Lets go a step further. Google’s new Social Sign-In can be construed as a portable digital signature which might allow Google to rely on comments and other content produced outside of Google+. So tracking how this is rolled out and whether the reviews that now flow under your profile are also granted Authorship are interesting developments.
I’ve been eager to see Author Rank implemented since I first saw Matt Cutts interview Steven Levy.
This actually predates Authorship and the follow-up question by Matt (along with a bit of body language) makes it clear that Google was thinking about this seriously. While I absolutely do look for connections and patterns that might paint a picture of the future I’m not looking for it behind every corner and trying to fit Author Rank into each and every odd result or anecdote.
I prefer to talk about how people might build authority rather than how they would build Author Rank. Just as links are the result and not the goal, Author Rank will be the result and not the goal of your efforts.
Discussions about what makes someone an authority and how Google might want to translate that into math are fascinating. What makes someone authoritative versus popular? Is there a difference? If so, how would you go about separating the two?
How do you map the decline of authority? Of someone who is no longer really an expert and just mailing it in? Can you identify this even if they remain popular? How can you tell if someone is endorsing content based on merit or friendship? Is it what you know or who you know?
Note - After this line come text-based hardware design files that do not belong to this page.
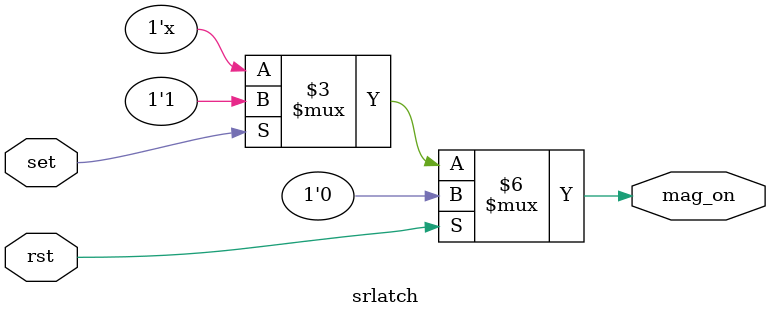
<source format=v>

module srlatch (
    input wire rst, set,
    output reg mag_on
);
    always @(rst, set) begin
        if (rst) 
            mag_on <= 0;
        else if (set)  
            mag_on <= 1;
        else mag_on <= mag_on;
    end
endmodule
</source>
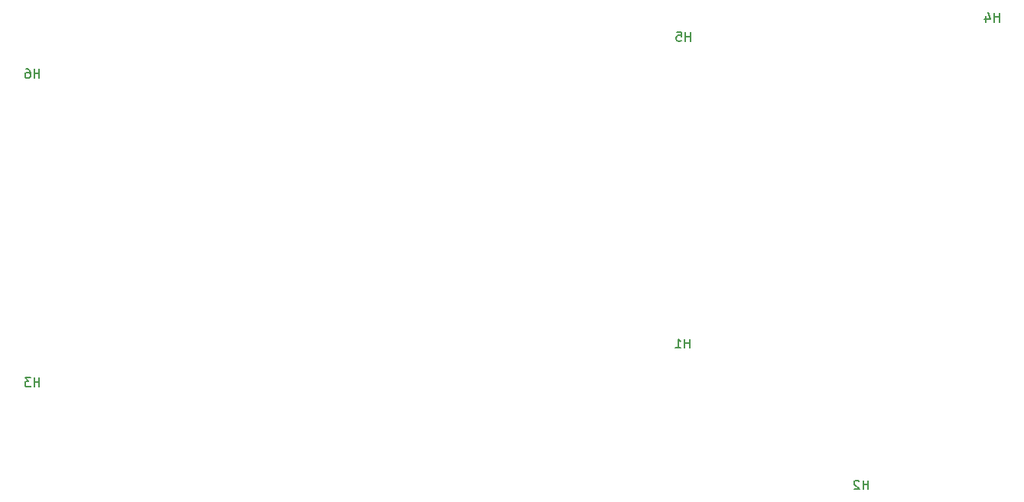
<source format=gbo>
G04 #@! TF.GenerationSoftware,KiCad,Pcbnew,(5.99.0-8557-g8988e46ab1)*
G04 #@! TF.CreationDate,2021-02-21T06:36:03-07:00*
G04 #@! TF.ProjectId,BottomCover,426f7474-6f6d-4436-9f76-65722e6b6963,rev?*
G04 #@! TF.SameCoordinates,PX85099e0PY51bada0*
G04 #@! TF.FileFunction,Legend,Bot*
G04 #@! TF.FilePolarity,Positive*
%FSLAX46Y46*%
G04 Gerber Fmt 4.6, Leading zero omitted, Abs format (unit mm)*
G04 Created by KiCad (PCBNEW (5.99.0-8557-g8988e46ab1)) date 2021-02-21 06:36:03*
%MOMM*%
%LPD*%
G01*
G04 APERTURE LIST*
%ADD10C,0.150000*%
G04 APERTURE END LIST*
D10*
X37134904Y-7427380D02*
X37134904Y-6427380D01*
X37134904Y-6903571D02*
X36563476Y-6903571D01*
X36563476Y-7427380D02*
X36563476Y-6427380D01*
X35563476Y-7427380D02*
X36134904Y-7427380D01*
X35849190Y-7427380D02*
X35849190Y-6427380D01*
X35944428Y-6570238D01*
X36039666Y-6665476D01*
X36134904Y-6713095D01*
X-34865096Y22472620D02*
X-34865096Y23472620D01*
X-34865096Y22996429D02*
X-35436524Y22996429D01*
X-35436524Y22472620D02*
X-35436524Y23472620D01*
X-36341286Y23472620D02*
X-36150810Y23472620D01*
X-36055572Y23425000D01*
X-36007953Y23377381D01*
X-35912715Y23234524D01*
X-35865096Y23044048D01*
X-35865096Y22663096D01*
X-35912715Y22567858D01*
X-35960334Y22520239D01*
X-36055572Y22472620D01*
X-36246048Y22472620D01*
X-36341286Y22520239D01*
X-36388905Y22567858D01*
X-36436524Y22663096D01*
X-36436524Y22901191D01*
X-36388905Y22996429D01*
X-36341286Y23044048D01*
X-36246048Y23091667D01*
X-36055572Y23091667D01*
X-35960334Y23044048D01*
X-35912715Y22996429D01*
X-35865096Y22901191D01*
X37234904Y26572620D02*
X37234904Y27572620D01*
X37234904Y27096429D02*
X36663476Y27096429D01*
X36663476Y26572620D02*
X36663476Y27572620D01*
X35711095Y27572620D02*
X36187285Y27572620D01*
X36234904Y27096429D01*
X36187285Y27144048D01*
X36092047Y27191667D01*
X35853952Y27191667D01*
X35758714Y27144048D01*
X35711095Y27096429D01*
X35663476Y27001191D01*
X35663476Y26763096D01*
X35711095Y26667858D01*
X35758714Y26620239D01*
X35853952Y26572620D01*
X36092047Y26572620D01*
X36187285Y26620239D01*
X36234904Y26667858D01*
X71409904Y28697620D02*
X71409904Y29697620D01*
X71409904Y29221429D02*
X70838476Y29221429D01*
X70838476Y28697620D02*
X70838476Y29697620D01*
X69933714Y29364286D02*
X69933714Y28697620D01*
X70171809Y29745239D02*
X70409904Y29030953D01*
X69790857Y29030953D01*
X-34865096Y-11727380D02*
X-34865096Y-10727380D01*
X-34865096Y-11203571D02*
X-35436524Y-11203571D01*
X-35436524Y-11727380D02*
X-35436524Y-10727380D01*
X-35817477Y-10727380D02*
X-36436524Y-10727380D01*
X-36103191Y-11108333D01*
X-36246048Y-11108333D01*
X-36341286Y-11155952D01*
X-36388905Y-11203571D01*
X-36436524Y-11298809D01*
X-36436524Y-11536904D01*
X-36388905Y-11632142D01*
X-36341286Y-11679761D01*
X-36246048Y-11727380D01*
X-35960334Y-11727380D01*
X-35865096Y-11679761D01*
X-35817477Y-11632142D01*
X56909904Y-23102380D02*
X56909904Y-22102380D01*
X56909904Y-22578571D02*
X56338476Y-22578571D01*
X56338476Y-23102380D02*
X56338476Y-22102380D01*
X55909904Y-22197619D02*
X55862285Y-22150000D01*
X55767047Y-22102380D01*
X55528952Y-22102380D01*
X55433714Y-22150000D01*
X55386095Y-22197619D01*
X55338476Y-22292857D01*
X55338476Y-22388095D01*
X55386095Y-22530952D01*
X55957523Y-23102380D01*
X55338476Y-23102380D01*
M02*

</source>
Furthermore, you could find that one was popular for the wrong reasons. Would you want to rank someone highly who simply fanned the flames of dissent and created controversy? The tone and type of interaction will be important so sentiment analysis and other processes will need to determine how to use social interaction as a reliable signal.
And how does influence fit into this equation? One can be influential without being popular, but clearly being popular gives you a better chance of being influential just by sheer reach. Can you be influential without being an authority? I think so. Just look at Jenny McCarthy and her influence within the anti-vaccine movement.
The latter clearly strays into the subjective nature of quality, relevance and authority that I touched on after the Panda update. Personalization helps to ensure that your subjective view of authority is reflected back to you. That’s why search results are changed based on who you follow on Google+. And personalization of search results is the most important thing about Google+ in my view.
But in discussing how Google might identify authority and expertise, we’re dealing with the aggregate. So the question isn’t really about your personal view (which is reflected back in Search+ results) but how the aggregate views different figures and authorities.
Of course, being likable is part of the way you can obtain authority. And it is often not what you say, but how you say it (or present it) that gets you noticed. So part of building authority is in ensuring that you can communicate in a way that conveys that expertise but also makes it accessible and … memorable.
Yes, I see all of this as being related because the same content presented in comic sans without any images or paragraph breaks wouldn’t have nearly the same impact and would not, ultimately, convey authority. Even though the actual words are the same!
I had a similar conversation with Dan Shure where he wondered about the impact of publishing content from Rand Fiskin under somebody else’s name. Would it get as much ‘play’ and be received as well? I doubt it. So what does that say about the connection of authority, popularity and quality assessment?
These are just a few of the things that make this topic so incredible.
I believe Google wants to use Author Rank but I also believe that it’s far more difficult than we think. Focusing solely on Author Rank may blind us to tracking Google’s progress and building what is truly important. Authority.